■ TASK A
Copy the passage of the SEO mistakes article between "4 SEO Mistakes" and "where to begin.", inclusive.

4 SEO Mistakes Small Businesses Make

Search Engine Optimization is complex and time consuming, and yet it’s one of the best and most effective marketing tools available for small businesses. There are so many ways to optimize your developing website, that sometimes it’s difficult to know where to begin.

For this reason, we’ve gathered some of the most common SEO mistakes to guide you in your work. No matter where you start to tackle your small-business SEO strategy, avoiding these mistakes will significantly improve your overall game plan.

1. Not Allowing for Optimal Crawlability

Google has an extensive database of web pages waiting to be pulled up by a user’s online search. Sites are visited by digital robots, also known as spiders, that scan each page for different links and follow them to their destination. This is known as “crawling,” and it allows the search engine to index your content in the right place so it can quickly retrieve it when needed.

■ STORED DATA
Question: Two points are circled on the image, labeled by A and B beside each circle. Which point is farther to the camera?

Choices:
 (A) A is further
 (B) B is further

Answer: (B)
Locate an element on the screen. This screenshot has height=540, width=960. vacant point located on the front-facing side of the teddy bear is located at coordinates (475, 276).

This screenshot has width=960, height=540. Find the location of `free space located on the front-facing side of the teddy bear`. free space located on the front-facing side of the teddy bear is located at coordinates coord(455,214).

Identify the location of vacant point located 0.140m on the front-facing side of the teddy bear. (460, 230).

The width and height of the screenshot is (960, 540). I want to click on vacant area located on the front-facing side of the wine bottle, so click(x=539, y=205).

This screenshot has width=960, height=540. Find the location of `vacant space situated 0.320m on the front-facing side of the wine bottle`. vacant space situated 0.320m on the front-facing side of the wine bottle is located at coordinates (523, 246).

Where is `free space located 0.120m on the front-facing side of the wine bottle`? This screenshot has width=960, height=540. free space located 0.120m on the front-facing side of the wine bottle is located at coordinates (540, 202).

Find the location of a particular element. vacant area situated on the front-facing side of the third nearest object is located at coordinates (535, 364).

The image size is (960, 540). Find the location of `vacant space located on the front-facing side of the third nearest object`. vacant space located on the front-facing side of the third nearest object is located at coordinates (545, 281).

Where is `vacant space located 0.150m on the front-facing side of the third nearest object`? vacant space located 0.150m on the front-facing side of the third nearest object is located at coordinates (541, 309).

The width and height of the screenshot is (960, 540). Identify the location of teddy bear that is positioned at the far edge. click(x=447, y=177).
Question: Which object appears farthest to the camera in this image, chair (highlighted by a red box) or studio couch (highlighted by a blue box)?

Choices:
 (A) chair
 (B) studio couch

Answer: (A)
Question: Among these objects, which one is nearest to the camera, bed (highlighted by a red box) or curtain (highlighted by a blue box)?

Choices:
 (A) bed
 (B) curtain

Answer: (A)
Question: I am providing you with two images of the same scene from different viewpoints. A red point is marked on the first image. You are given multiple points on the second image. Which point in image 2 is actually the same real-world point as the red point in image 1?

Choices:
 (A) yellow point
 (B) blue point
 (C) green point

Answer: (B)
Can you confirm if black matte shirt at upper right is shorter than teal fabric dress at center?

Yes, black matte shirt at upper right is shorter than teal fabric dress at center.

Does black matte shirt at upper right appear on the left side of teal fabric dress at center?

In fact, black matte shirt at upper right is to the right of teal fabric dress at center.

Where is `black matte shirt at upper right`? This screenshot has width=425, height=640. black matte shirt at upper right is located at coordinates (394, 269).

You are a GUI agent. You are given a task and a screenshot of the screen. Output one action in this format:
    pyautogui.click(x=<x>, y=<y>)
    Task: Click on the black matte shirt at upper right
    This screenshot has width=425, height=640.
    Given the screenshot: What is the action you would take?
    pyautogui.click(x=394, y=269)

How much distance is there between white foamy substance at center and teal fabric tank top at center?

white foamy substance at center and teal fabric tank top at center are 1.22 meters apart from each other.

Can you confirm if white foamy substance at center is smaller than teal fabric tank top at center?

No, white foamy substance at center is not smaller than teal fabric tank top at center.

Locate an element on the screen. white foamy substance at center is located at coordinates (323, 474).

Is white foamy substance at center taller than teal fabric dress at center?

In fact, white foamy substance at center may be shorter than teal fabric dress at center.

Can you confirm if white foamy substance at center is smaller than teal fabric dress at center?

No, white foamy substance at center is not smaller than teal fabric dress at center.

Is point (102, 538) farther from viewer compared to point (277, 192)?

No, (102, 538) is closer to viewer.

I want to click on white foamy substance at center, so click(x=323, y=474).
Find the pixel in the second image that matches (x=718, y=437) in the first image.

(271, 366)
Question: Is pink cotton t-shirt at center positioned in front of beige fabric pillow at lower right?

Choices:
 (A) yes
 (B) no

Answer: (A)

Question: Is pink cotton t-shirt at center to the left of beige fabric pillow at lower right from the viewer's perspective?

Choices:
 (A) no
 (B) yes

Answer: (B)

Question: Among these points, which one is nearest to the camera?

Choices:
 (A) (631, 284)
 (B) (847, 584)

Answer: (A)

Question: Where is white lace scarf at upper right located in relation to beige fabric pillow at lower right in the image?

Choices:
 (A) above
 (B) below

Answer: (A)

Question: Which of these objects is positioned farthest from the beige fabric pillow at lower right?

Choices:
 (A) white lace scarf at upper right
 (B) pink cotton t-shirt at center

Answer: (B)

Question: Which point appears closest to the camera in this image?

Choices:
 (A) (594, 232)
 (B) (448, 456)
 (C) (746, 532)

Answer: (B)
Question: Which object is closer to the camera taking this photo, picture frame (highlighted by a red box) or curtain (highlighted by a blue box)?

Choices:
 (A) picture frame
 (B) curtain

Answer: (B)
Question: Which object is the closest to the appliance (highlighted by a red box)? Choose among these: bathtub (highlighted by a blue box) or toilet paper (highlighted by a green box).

■ TASK B
In the records, rewrite the lines between the one holding "coordinates (540, 202)." and the one holding "Find the location of a", inclusive, with "wine bottle" swapped for "water jug" and nothing else altered. Return only those lines.

■ ANSWER A
4 SEO Mistakes Small Businesses Make

Search Engine Optimization is complex and time consuming, and yet it’s one of the best and most effective marketing tools available for small businesses. There are so many ways to optimize your developing website, that sometimes it’s difficult to know where to begin.

■ ANSWER B
Where is `free space located 0.120m on the front-facing side of the water jug`? This screenshot has width=960, height=540. free space located 0.120m on the front-facing side of the water jug is located at coordinates (540, 202).

Find the location of a particular element. vacant area situated on the front-facing side of the third nearest object is located at coordinates (535, 364).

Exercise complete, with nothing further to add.